* **Intrinsic camera parameters**

=== Section Start ===

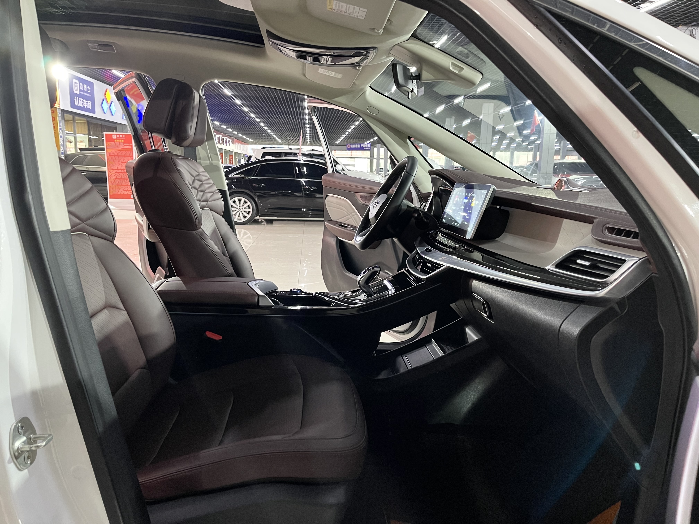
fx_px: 505
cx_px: 350
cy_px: 262
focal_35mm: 25
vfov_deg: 54.9
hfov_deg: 69.4
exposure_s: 1/33
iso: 500
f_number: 1.6
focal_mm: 5.1
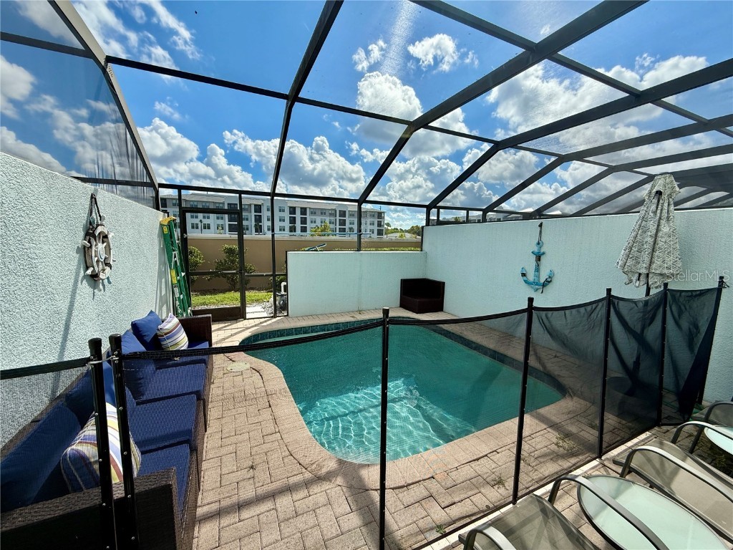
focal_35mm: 14
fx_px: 296
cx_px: 366
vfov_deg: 85.7
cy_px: 275
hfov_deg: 102.1
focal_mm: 2.22
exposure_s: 1/1368
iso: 64
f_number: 2.2
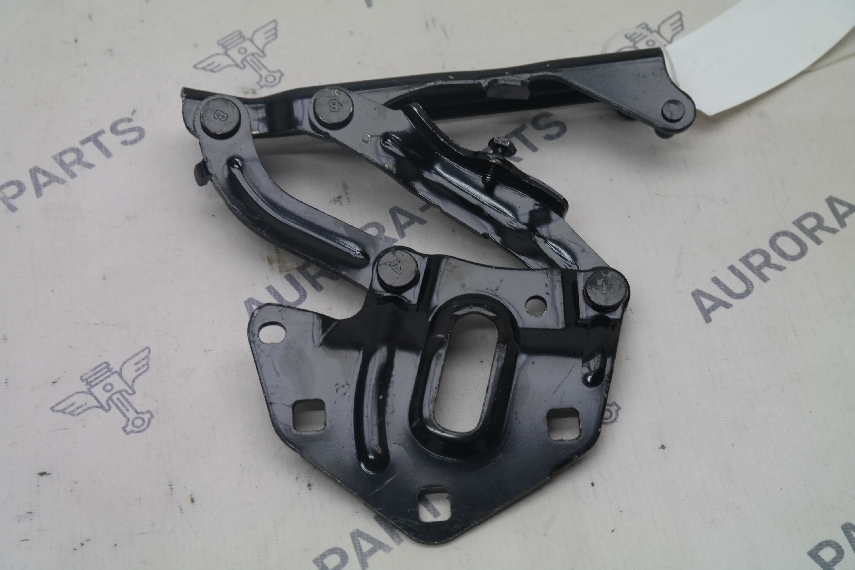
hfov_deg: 24.2
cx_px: 428
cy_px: 285
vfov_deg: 16.3
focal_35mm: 84
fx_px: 1995
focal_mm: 55
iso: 400
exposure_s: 1/80
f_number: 5.6
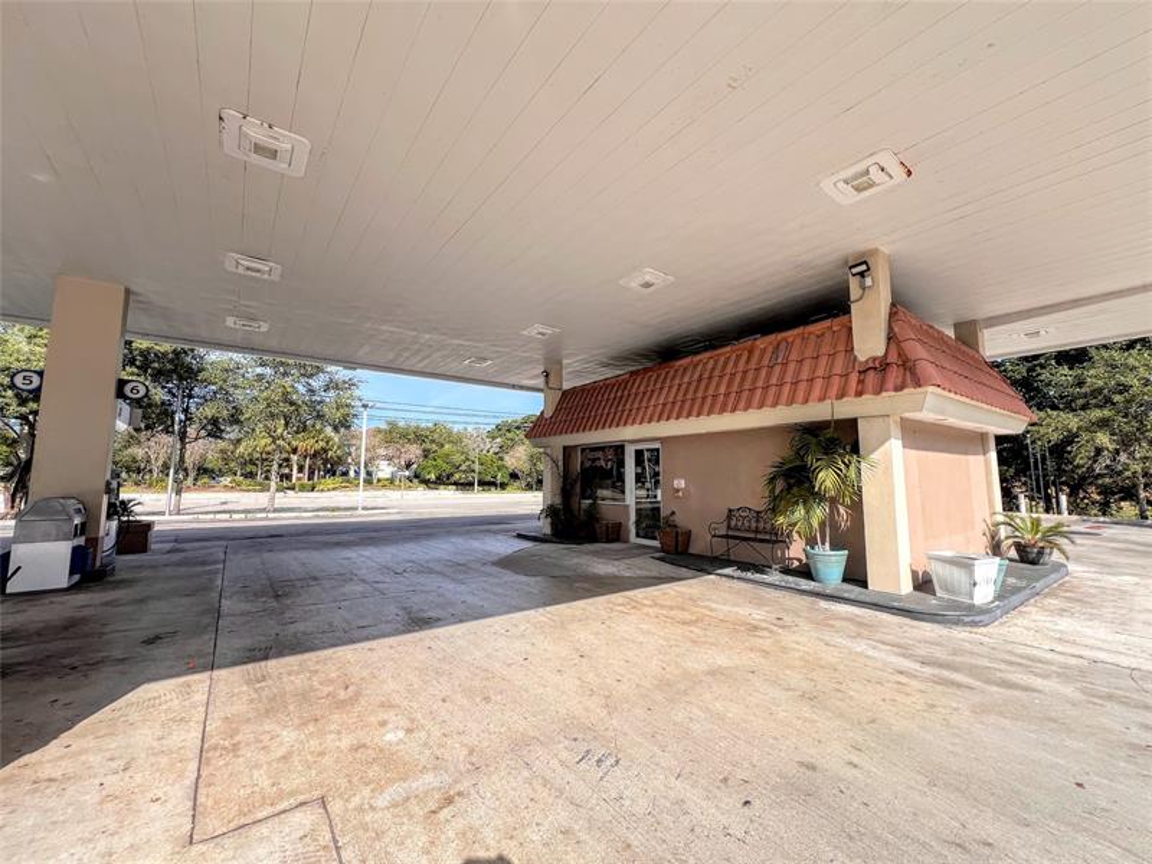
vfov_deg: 89.9
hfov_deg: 106.2
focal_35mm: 13
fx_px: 433
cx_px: 576
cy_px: 432
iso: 32
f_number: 1.8
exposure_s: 1/968
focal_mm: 1.57
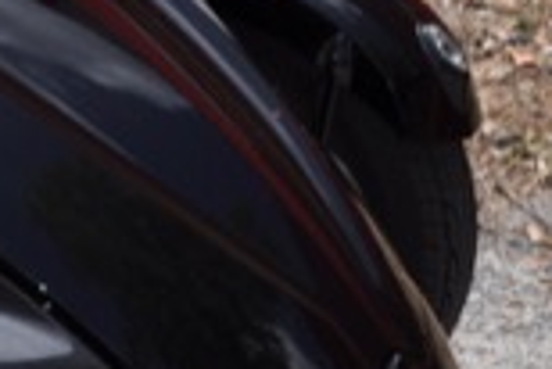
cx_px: -470
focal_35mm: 202
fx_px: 3100
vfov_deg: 6.8
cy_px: 99
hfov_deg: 9.6
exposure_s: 1/200
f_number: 13
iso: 200
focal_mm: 26
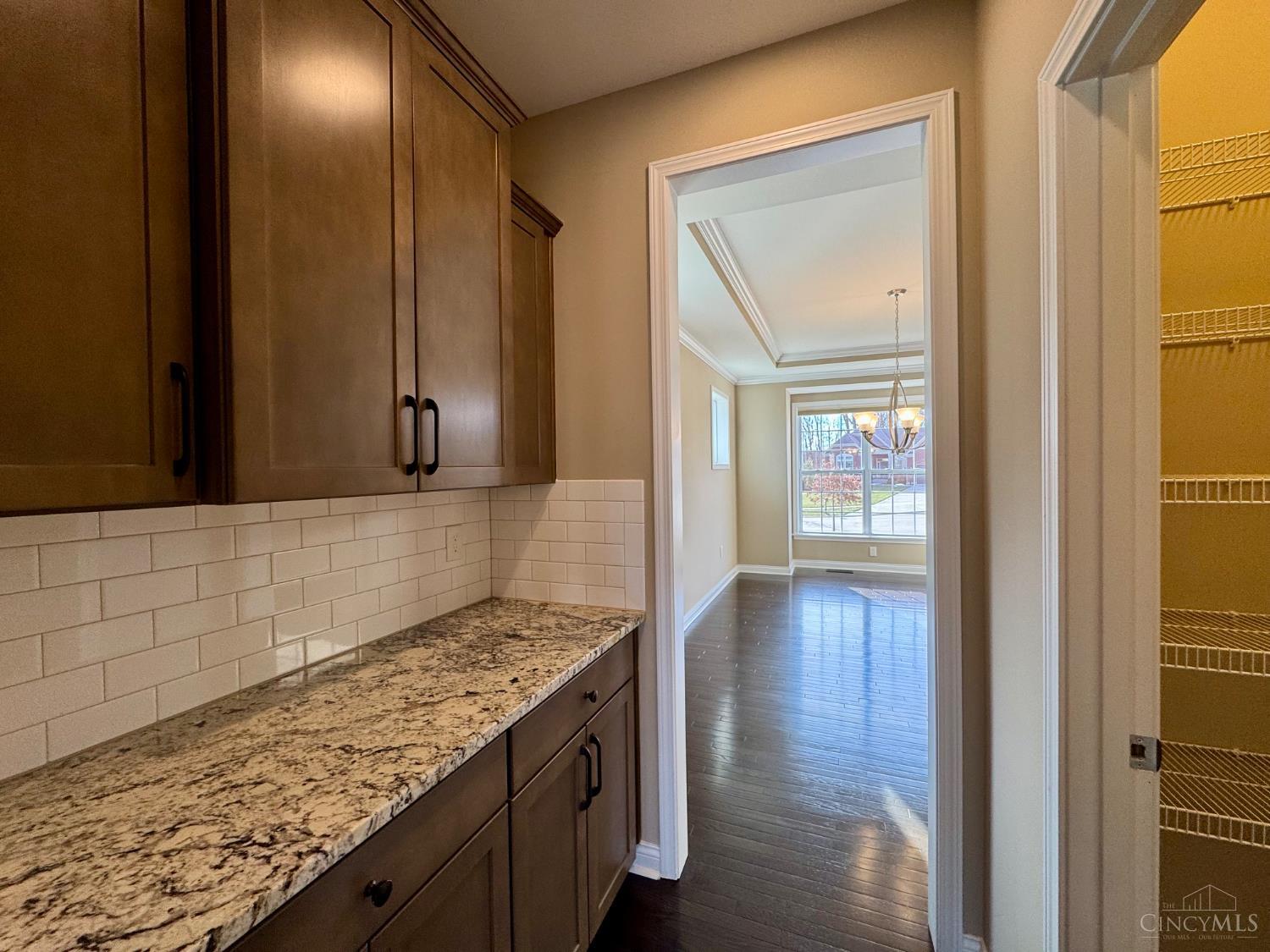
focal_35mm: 14
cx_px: 635
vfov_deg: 85.7
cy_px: 476
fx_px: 514
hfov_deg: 102.1
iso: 80
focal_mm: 2.22
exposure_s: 1/120
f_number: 2.2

=== Section End ===

* **JOB ITEM**
All of the records above must be copied exactly, except for the pictures.

* **REPLY**
fx_px: 505
cx_px: 350
cy_px: 262
focal_35mm: 25
vfov_deg: 54.9
hfov_deg: 69.4
exposure_s: 1/33
iso: 500
f_number: 1.6
focal_mm: 5.1
focal_35mm: 14
fx_px: 296
cx_px: 366
vfov_deg: 85.7
cy_px: 275
hfov_deg: 102.1
focal_mm: 2.22
exposure_s: 1/1368
iso: 64
f_number: 2.2
hfov_deg: 24.2
cx_px: 428
cy_px: 285
vfov_deg: 16.3
focal_35mm: 84
fx_px: 1995
focal_mm: 55
iso: 400
exposure_s: 1/80
f_number: 5.6
vfov_deg: 89.9
hfov_deg: 106.2
focal_35mm: 13
fx_px: 433
cx_px: 576
cy_px: 432
iso: 32
f_number: 1.8
exposure_s: 1/968
focal_mm: 1.57
cx_px: -470
focal_35mm: 202
fx_px: 3100
vfov_deg: 6.8
cy_px: 99
hfov_deg: 9.6
exposure_s: 1/200
f_number: 13
iso: 200
focal_mm: 26
focal_35mm: 14
cx_px: 635
vfov_deg: 85.7
cy_px: 476
fx_px: 514
hfov_deg: 102.1
iso: 80
focal_mm: 2.22
exposure_s: 1/120
f_number: 2.2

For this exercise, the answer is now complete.